The chamber started to spend big money early last fall on print and radio ads, both inside and outside the Beltway, to try to block the creation of an agency that would have power to regulate abuses by credit card companies and mortgage lenders. To date, the chamber-led coalition (which includes such powerful interests as the Business Roundtable and the Financial Services Roundtable) has poured close to $5 million into ads condemning the concept of a consumer-protection agency. This month, the group launched a new round of Washington-area print ads, WTOP Radio spots, and online ads.

Since Labor Day, the chamber has generated 215,000 letters to Capitol Hill including 40,000 just this month, said David Hirschmann, who runs the chamber's Center for Capital Markets. "The bill is overly broad, with unprecedented powers," he said, adding that his group's grassroots and "grass-tops" lobbying has been aimed at "mobilizing chamber members and friends who clearly understand the stakes here."

Hirschmann also pointed out that over the past six months, the chamber has hosted events in Terre Haute, Ind., and Sioux Falls, S.D., to spur senatorial opposition to the consumer agency. The group has also created a website, StoptheCFPA.com, which depicts the proposed agency as a "massive" new bureaucracy that would hurt small-business owners.

Other powerful financial service groups are mounting their own drives to kill the consumer-protection agency. The American Bankers Association in mid-March brought 1,000 members to town for two days of meetings with lawmakers on regulatory reform issues, and the consumer agency was high on its hit list. Floyd Stoner, a top ABA lobbyist, said that his group remains very concerned about a new agency, even if it is placed inside the Federal Reserve, because it would have very large powers and its director would be largely independent.

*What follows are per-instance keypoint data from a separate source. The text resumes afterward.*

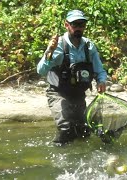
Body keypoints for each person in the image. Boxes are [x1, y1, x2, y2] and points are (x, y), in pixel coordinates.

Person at [37, 10, 107, 145]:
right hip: (58, 93)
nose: (79, 28)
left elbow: (99, 69)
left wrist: (101, 81)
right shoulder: (58, 46)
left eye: (82, 24)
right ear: (66, 25)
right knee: (65, 128)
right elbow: (41, 70)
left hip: (79, 95)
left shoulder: (89, 46)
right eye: (75, 24)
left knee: (83, 132)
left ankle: (79, 158)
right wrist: (49, 52)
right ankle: (59, 157)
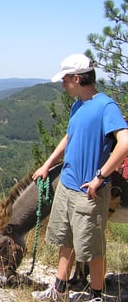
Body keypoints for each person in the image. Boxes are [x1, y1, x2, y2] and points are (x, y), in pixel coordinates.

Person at [31, 54, 128, 302]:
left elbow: (125, 143)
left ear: (77, 78)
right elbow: (69, 137)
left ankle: (96, 296)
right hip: (68, 184)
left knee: (93, 247)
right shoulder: (78, 105)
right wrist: (47, 164)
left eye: (65, 79)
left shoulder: (106, 107)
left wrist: (100, 177)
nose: (63, 84)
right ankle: (59, 289)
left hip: (89, 190)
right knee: (66, 240)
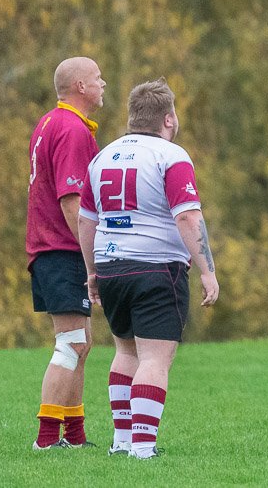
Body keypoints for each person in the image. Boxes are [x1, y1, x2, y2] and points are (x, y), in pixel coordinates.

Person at [77, 79, 220, 459]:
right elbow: (187, 216)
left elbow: (86, 221)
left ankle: (122, 441)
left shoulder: (101, 157)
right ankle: (143, 448)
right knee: (155, 358)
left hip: (110, 265)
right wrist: (207, 270)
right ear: (168, 119)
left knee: (125, 352)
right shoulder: (171, 156)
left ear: (132, 117)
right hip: (156, 267)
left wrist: (92, 271)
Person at [27, 56, 106, 450]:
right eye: (97, 78)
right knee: (71, 343)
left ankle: (74, 437)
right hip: (62, 248)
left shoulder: (47, 123)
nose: (103, 83)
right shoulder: (72, 129)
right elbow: (72, 202)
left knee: (82, 341)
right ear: (80, 87)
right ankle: (46, 440)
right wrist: (95, 256)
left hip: (50, 247)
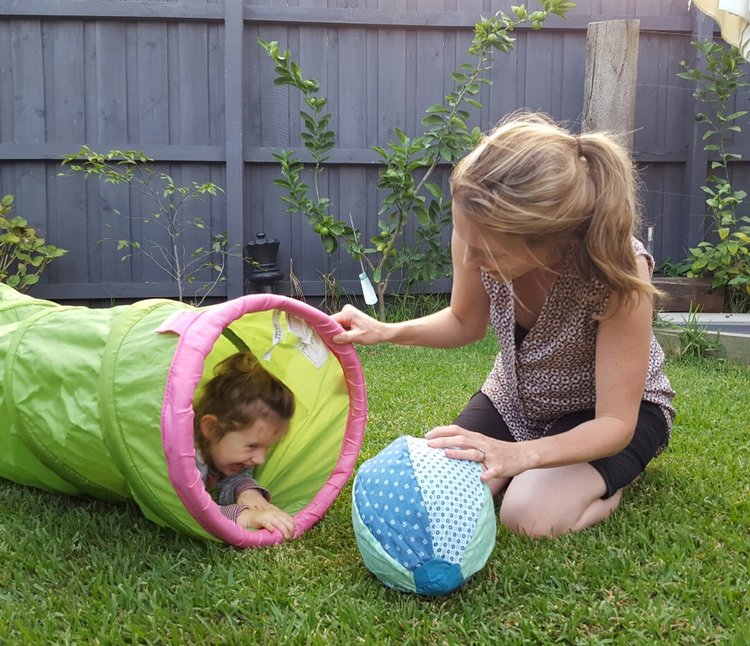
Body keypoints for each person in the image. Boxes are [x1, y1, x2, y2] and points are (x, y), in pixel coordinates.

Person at [332, 112, 676, 539]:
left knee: (527, 516)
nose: (469, 263)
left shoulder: (617, 271)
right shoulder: (477, 229)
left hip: (607, 417)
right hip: (517, 400)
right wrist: (385, 331)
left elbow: (613, 424)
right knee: (440, 488)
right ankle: (546, 466)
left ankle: (610, 484)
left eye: (486, 254)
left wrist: (520, 456)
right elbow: (463, 322)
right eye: (466, 243)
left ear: (549, 240)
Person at [193, 351, 296, 539]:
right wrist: (248, 516)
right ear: (211, 428)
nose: (260, 459)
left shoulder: (222, 448)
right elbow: (197, 512)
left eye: (266, 448)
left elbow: (236, 475)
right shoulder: (186, 459)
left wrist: (247, 492)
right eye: (252, 446)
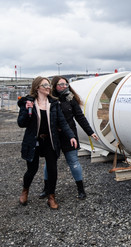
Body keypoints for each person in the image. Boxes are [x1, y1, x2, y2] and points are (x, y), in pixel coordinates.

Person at [17, 76, 77, 210]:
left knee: (52, 169)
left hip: (50, 140)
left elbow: (62, 122)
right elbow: (21, 123)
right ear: (38, 87)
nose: (49, 87)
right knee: (32, 170)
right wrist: (27, 111)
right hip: (34, 141)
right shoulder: (28, 102)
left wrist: (71, 136)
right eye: (45, 85)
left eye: (49, 85)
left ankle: (51, 197)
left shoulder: (53, 103)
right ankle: (25, 191)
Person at [39, 76, 99, 200]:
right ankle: (46, 189)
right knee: (49, 163)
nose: (64, 87)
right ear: (55, 86)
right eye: (61, 85)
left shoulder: (70, 99)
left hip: (69, 136)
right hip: (53, 136)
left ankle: (81, 189)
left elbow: (79, 117)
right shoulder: (49, 99)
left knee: (73, 162)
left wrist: (90, 132)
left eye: (66, 84)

The chamber launched its end-user coalition last fall, when a few large Wall Street banks and one prominent insurer, AIG, were facing very stiff criticism on Capitol Hill because of their heavy losses in derivatives that helped to drive the Wall Street meltdown in fall 2008. The coalition includes the Business Roundtable, the Edison Electric Institute, and the National Association of Manufacturers. Together, the associations represented scores of corporations, ranging from Caterpillar to IBM to 3M, that use derivatives to hedge risks against fluctuations in currency and commodity prices.

This week's Senate lobbying blitz by corporate treasurers, including representatives from Boeing and FMC, stressed that new regulations should "preserve the ability of corporate users to manage their legitimate business risks," Hirschmann said.

He added that derivatives end users, which make up about 10 percent of the $600 trillion derivatives market, are especially worried that the Senate bill might require cash as collateral in derivatives trades that involve currency or other business interests. Blocking such a requirement, he continued, "is Main Street's interest in the derivatives battle." The corporate treasurers had scheduled meetings with several key senators, including Lincoln and Richard Shelby R-Ala., the ranking member on Senate Banking.

Franasiak of Williams & Jensen stressed that the lobbying by the chamber and other financial interests in recent weeks has been "frenetic" around the entire derivatives issue, adding that although the House bill provided end users with a "workable solution, the jury is still out in terms of what the Senate will do."